As I've written at least 20 times, the silver can be simply purified by melting in a gas crucible furnace, with a bunch of borax, and with several lengths of rebar that are long enough to stick up out of the crucible, so they can be easily removed before pouring. The iron combines with the sulfur in the silver sulfide, releasing the silver. The iron sulfide goes into the slag. The melt is then poured into a mold and, when cool, the slag in broken away from the silver bar. Some people dump the mold when all is solidified (but still quite hot) and then quench the hot bar in water, This makes the slag separate better. 

If done right and all the slag is removed, the silver bar will be at least 999 pure and maybe 9999. The silver on the film is quite pure and will remain pure unless you contaminate it with something like using a crucible that has been used to melt copper. The iron won't contaminate the silver because silver and iron won't alloy under these conditions.


----------



## feffer777 (Jan 12, 2018)

goldsilverpro said:


> I may be wrong, but it sounds like the rotating part of the equipment is not a centrifuge, but is the rotating stainless drum cathode in an electrolytic tank. In a fair sized tank, these stainless steel drums are about 6" in diameter and are made of heavy sheet metal. The silver deposits on the outside of the drum.


 This is correct. In the past, I've seen light grey material deposited on the drum. This batch was pulled off long ago, but if memory serves, the surface was grey but some blackish material under it. Nothing "soupy" So this probably has purity about 70% or above. From my perspective, the good news is that this can be processed w/o chemicals, and the procedure is fairly simple.

My question would be, is this something I can do myself? Or is that unpractical and it would be better to find someone (perhaps from this forum) to do it. I could probably buy a crucible, tongs, borax, rebar and mold (and I have a propane torch). But I don't think I could buy a gas crucible furnace for a one-time project. Can they be rented? Or would the blow-torch work?

________________________________________

- _JOB 1_
In the silver-refining thread, why won't the iron contaminate the silver?
- _JOB 2_
Continue the silver-refining thread from the point where it stops.

Items from a dataset:
________________________________________

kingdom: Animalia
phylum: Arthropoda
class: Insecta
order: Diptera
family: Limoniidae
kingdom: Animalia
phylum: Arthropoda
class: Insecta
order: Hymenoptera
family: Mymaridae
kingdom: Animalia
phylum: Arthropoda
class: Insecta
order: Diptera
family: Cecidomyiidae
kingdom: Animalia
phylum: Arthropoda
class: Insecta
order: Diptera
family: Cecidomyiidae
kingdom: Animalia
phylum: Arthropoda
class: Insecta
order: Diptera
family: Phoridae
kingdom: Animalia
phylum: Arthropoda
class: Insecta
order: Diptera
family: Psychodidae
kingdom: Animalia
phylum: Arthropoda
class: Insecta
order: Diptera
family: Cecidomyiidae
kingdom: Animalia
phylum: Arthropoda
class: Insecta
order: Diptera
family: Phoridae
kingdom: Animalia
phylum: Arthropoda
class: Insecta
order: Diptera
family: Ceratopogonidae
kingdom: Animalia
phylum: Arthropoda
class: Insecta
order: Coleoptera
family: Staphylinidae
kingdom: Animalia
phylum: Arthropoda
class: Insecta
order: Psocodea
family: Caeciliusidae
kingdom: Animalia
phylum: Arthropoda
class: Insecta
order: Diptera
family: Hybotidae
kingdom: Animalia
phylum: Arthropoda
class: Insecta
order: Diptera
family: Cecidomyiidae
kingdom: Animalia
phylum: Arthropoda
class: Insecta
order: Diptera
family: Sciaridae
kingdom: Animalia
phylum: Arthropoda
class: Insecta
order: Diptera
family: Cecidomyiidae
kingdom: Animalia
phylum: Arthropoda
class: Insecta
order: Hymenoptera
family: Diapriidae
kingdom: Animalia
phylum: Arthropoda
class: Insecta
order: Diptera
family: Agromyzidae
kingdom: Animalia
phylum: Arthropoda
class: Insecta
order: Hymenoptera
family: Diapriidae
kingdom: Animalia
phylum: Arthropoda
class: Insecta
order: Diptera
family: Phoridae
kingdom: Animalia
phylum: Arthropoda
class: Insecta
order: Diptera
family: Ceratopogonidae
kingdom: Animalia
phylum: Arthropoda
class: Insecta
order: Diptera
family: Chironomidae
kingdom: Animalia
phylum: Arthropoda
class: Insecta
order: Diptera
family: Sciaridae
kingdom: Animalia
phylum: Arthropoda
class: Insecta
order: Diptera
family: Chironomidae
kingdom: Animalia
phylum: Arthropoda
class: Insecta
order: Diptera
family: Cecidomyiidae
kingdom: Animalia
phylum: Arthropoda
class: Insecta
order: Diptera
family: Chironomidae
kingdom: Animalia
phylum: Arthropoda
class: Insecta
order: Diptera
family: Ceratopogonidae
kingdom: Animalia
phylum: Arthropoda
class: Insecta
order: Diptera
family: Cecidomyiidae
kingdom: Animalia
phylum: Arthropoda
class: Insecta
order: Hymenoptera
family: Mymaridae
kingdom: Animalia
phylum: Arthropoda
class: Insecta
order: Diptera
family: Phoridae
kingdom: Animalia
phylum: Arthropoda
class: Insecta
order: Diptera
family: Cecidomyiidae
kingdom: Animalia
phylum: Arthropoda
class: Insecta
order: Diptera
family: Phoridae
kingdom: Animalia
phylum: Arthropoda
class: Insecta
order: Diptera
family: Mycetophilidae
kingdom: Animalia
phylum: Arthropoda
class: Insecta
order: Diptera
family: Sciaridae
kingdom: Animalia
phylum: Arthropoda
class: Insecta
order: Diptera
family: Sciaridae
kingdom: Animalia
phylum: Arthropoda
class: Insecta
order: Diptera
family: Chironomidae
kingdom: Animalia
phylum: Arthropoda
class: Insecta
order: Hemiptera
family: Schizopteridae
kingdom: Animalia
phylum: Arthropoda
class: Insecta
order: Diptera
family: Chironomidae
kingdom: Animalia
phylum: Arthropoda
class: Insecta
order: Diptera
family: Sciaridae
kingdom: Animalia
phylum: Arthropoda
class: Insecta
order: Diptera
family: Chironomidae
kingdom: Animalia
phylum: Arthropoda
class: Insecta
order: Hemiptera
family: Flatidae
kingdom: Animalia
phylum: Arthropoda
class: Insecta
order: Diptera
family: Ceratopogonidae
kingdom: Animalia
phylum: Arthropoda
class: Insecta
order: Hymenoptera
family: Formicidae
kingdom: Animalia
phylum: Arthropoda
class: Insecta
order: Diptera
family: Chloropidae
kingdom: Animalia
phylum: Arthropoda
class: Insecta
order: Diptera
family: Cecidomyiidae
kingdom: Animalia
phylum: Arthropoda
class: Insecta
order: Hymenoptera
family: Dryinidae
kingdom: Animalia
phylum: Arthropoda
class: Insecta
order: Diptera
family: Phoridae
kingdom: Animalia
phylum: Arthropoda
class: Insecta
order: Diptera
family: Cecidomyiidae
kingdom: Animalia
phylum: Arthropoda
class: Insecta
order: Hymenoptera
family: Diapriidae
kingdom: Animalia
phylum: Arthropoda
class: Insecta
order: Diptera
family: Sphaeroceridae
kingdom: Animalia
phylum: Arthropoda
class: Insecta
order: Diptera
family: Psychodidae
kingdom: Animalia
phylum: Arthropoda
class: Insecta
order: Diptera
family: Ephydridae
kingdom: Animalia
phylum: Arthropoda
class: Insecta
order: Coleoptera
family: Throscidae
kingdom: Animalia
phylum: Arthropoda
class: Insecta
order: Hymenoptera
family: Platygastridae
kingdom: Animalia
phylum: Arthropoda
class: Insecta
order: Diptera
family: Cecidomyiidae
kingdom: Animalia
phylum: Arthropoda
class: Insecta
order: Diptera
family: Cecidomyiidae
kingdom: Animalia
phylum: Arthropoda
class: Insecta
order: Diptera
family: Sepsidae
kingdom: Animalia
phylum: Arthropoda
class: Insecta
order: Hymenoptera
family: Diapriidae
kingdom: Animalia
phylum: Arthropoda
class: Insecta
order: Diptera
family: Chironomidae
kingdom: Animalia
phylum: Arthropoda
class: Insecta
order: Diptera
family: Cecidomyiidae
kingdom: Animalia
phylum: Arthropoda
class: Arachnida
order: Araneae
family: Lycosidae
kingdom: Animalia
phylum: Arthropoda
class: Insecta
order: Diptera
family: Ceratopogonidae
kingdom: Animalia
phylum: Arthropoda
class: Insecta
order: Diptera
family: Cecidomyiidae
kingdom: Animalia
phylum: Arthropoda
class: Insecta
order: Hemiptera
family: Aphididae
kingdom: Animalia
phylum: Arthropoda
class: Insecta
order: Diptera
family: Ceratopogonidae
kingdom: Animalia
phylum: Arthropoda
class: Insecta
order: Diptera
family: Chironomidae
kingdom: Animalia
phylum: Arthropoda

________________________________________

- _FINAL ANSWER 1_
Silver and iron won't alloy under these conditions.

- _FINAL ANSWER 2_
----------



## Elektrikis (Mar 6, 2018)

feffer777 said:


> I retired from the printing industry years ago, but have maybe 8-10 pounds of material from a shop centrifuge device that processes fixer. We used to sell it and used litho film to a guy who processed or resold it. The device spun and used an electrolytic process to extract the silver. I don't know the chemical form...maybe silver oxide?
> 
> Is it worthwhile trying to extract the silver? Since litho film is not used much (or at all) anymore, I don't think I can sell it as is? Can someone point me to the way to handle this? Since this is a one time thing and not a hobby, I know there will be an upfront cost for required materials and also a time cost. I apologize in advance for not researching this site before posting. Past experience tells me, I'll waste a lot of time poking around and may get it wrong anyway. thx!



https://www.youtube.com/watch?v=QCvi8TC5i88
https://www.youtube.com/watch?v=g8Pw7uiZS-g
My metod for fixers.


----------



## rickbb (Mar 6, 2018)

feffer777 said:


> This is correct. In the past, I've seen light grey material deposited on the drum. This batch was pulled off long ago, but if memory serves, the surface was grey but some blackish material under it. Nothing "soupy" So this probably has purity about 70% or above. From my perspective, the good news is that this can be processed w/o chemicals, and the procedure is fairly simple.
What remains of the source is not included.